##### Dataset records
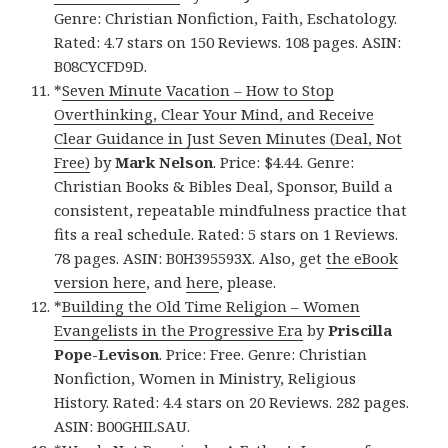
Genre: Christian Nonfiction, Faith, Eschatology.
Rated: 4.7 stars on 150 Reviews. 108 pages. ASIN:
B08CYCFD9D.
*
Seven Minute Vacation – How to Stop
Overthinking, Clear Your Mind, and Receive
Clear Guidance in Just Seven Minutes (Deal, Not
Free)
by
Mark Nelson
. Price: $4.44. Genre:
Christian Books & Bibles Deal, Sponsor, Build a
consistent, repeatable mindfulness practice that
fits a real schedule. Rated: 5 stars on 1 Reviews.
78 pages. ASIN: B0H395593X. Also, get
the eBook
version here
, and
here
, please.
*
Building the Old Time Religion – Women
Evangelists in the Progressive Era
by
Priscilla
Pope-Levison
. Price: Free. Genre: Christian
Nonfiction, Women in Ministry, Religious
History. Rated: 4.4 stars on 20 Reviews. 282 pages.
ASIN: B00GHILSAU.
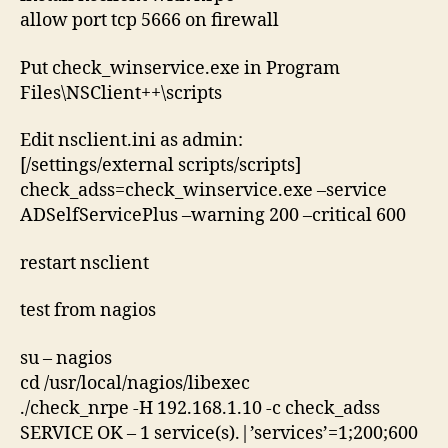
allow port tcp 5666 on firewall
Put check_winservice.exe in Program
Files\NSClient++\scripts
Edit nsclient.ini as admin:
[/settings/external scripts/scripts]
check_adss=check_winservice.exe –service
ADSelfServicePlus –warning 200 –critical 600
restart nsclient
test from nagios
su – nagios
cd /usr/local/nagios/libexec
./check_nrpe -H 192.168.1.10 -c check_adss
SERVICE OK – 1 service(s).|’services’=1;200;600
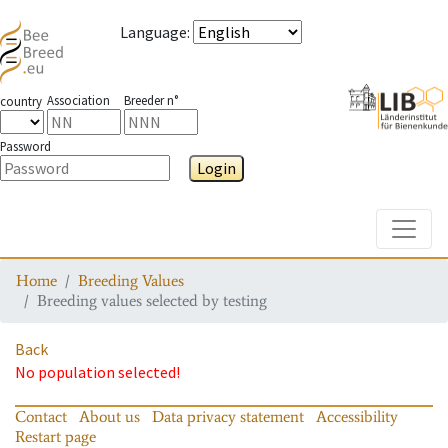
Language
:
Association
Breeder n°
country
Password
Login
Toggle
Home
Breeding Values
Breeding values selected by testing
Back
No population selected!
Contact
About us
Data privacy statement
Accessibility
Restart page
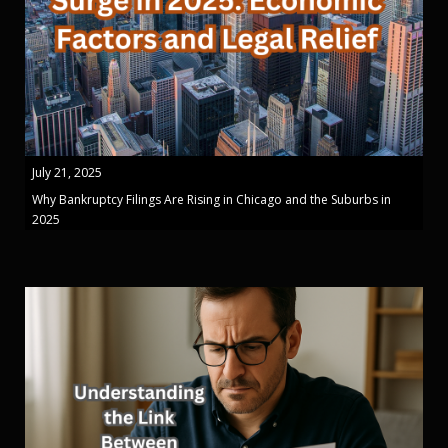
July 21, 2025
Why Bankruptcy Filings Are Rising in Chicago and the Suburbs in
2025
##########
### Goal of the exercise
Filter the listing for the word "Price" and copy every line that holds it.

### Answer to this exercise
. Price: $4.44. Genre:
. Price: Free. Genre: Christian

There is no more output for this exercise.